***** Task input
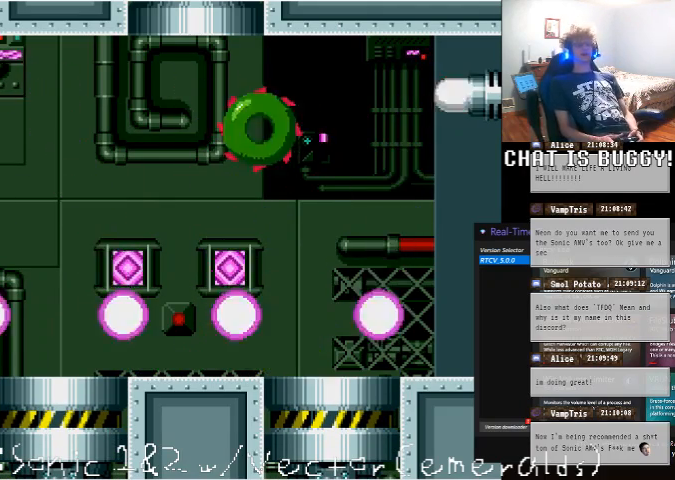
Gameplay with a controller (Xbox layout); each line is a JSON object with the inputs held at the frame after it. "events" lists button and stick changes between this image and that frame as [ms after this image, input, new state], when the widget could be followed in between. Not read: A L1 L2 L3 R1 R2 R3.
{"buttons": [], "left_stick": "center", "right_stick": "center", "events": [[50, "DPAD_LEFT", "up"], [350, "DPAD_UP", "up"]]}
**********
***** Task input
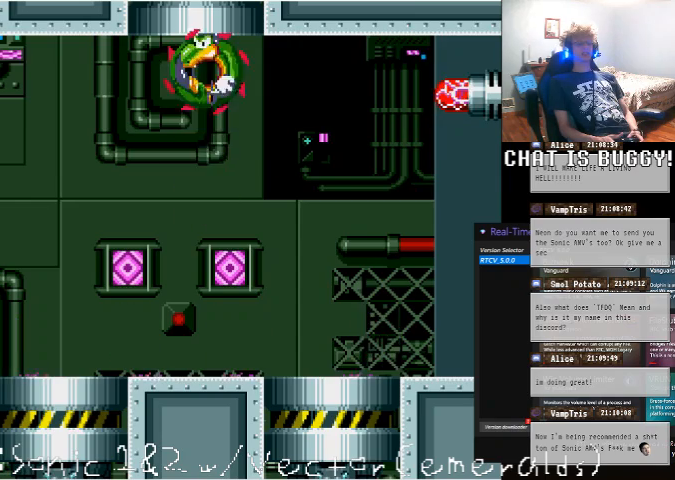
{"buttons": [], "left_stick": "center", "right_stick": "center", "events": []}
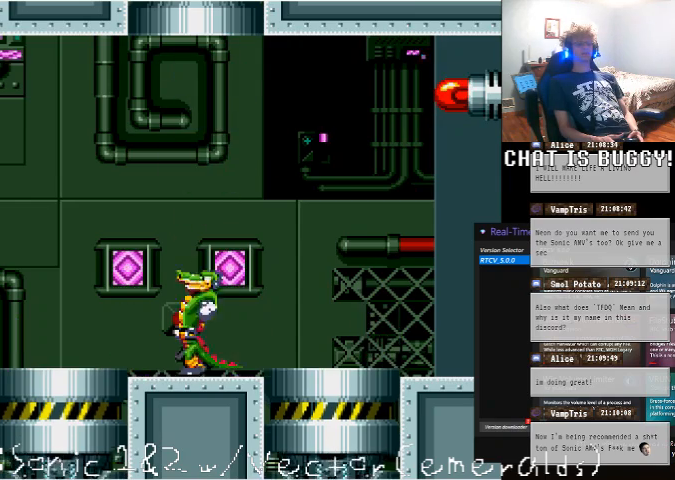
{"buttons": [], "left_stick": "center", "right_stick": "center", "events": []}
**********
***** Task input
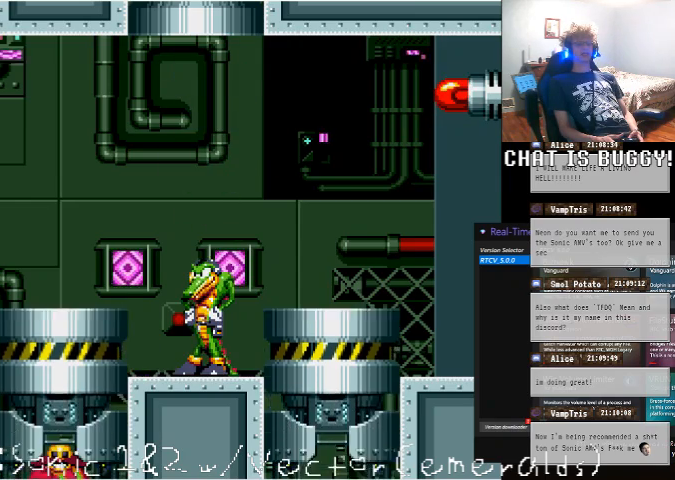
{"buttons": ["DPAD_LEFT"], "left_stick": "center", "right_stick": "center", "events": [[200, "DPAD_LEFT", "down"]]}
**********
Among the records above, find the lines that contain "buttons" and copy every one.

{"buttons": [], "left_stick": "center", "right_stick": "center", "events": [[50, "DPAD_LEFT", "up"], [350, "DPAD_UP", "up"]]}
{"buttons": [], "left_stick": "center", "right_stick": "center", "events": []}
{"buttons": [], "left_stick": "center", "right_stick": "center", "events": []}
{"buttons": ["DPAD_LEFT"], "left_stick": "center", "right_stick": "center", "events": [[200, "DPAD_LEFT", "down"]]}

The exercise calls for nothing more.